##### QUOTED PASSAGE #####
Time has brought us once again to the end of another race. Whether we won or not in this race is no important matter now. Ultimately, what matters more is the fact that we are able to reach this point, to say that we have accomplished no matter how small or great our accomplishments may be, and finally to acknowledge to ourselves the courage which brought our feet to this resting place.
2015 was a year of transitions. True, I was never more stable in life that I am this year. But still, every now and then I found myself fazed by people and events which I have no control of, seized by an immeasurable sadness which seemed to have dominated this life. Despite the abundance I have enjoyed this year, I still found myself wanting for something else: something entirely distant and foreign, something no amount of money could ever buy or even replace.
At the end of it all, I realized that there is nothing ever more truly important in life than acceptance: to learn to accept things as they are, to try not to change people, to try not to resist. Forgiveness, I learned just now, comes much later on. It will fall on people’s hearts only after they cleared their souls with acceptance.
Like the past years, there are so much that I want to change in 2015. (Isn’t that always the way?) All the people and the events and the memories that I wish I could twist somehow if only to make it fit to a certain ideal I have in my head. But Time is unforgiving, oblivious to desire. What it does is to surge ahead of all people and all places, never stopping to ask what and how we feel. It lurches forward like a cannonball eager to strike a camp. Time blasts us away.
In the heart of this hopelessness comes this only power we could ever afford: this frail act of acceptance for people and for their decision (or indecision), and ultimately for the way things turn out.
I have spent all my younger years in rebellion, swallowed every truth in the world in order to fight for my own, but it only brought hate in my life. In the end, we stumble upon a deadlock which makes us put all out defenses down. In the end, there is a striking revelation which makes all our protests run silent; a revelation that there is something sublime in accepting things as they are; in choosing to stay silent and to watch your years pass by as in parade; in choosing to let Time move according to its pace and to let it move you.
##### DATA SECTION #####
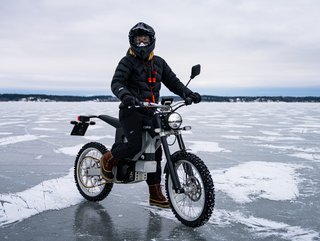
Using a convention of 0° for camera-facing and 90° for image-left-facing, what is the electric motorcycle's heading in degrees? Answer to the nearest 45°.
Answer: approximately 315°
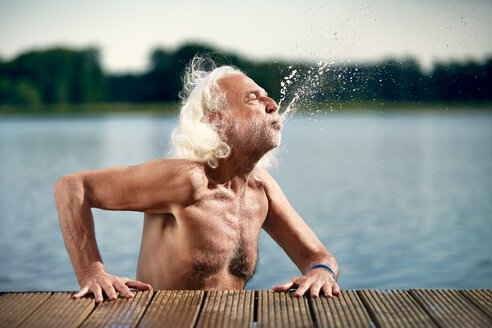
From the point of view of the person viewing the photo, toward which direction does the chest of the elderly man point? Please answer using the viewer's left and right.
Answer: facing the viewer and to the right of the viewer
#####
→ **WHAT IS EXPECTED**:
In the year-end reflection above, take the passage between "Time has brought" and "this resting place.", inclusive, and rewrite it with "race" changed to "journey".

→ **EXERCISE RESULT**:
Time has brought us once again to the end of another journey. Whether we won or not in this journey is no important matter now. Ultimately, what matters more is the fact that we are able to reach this point, to say that we have accomplished no matter how small or great our accomplishments may be, and finally to acknowledge to ourselves the courage which brought our feet to this resting place.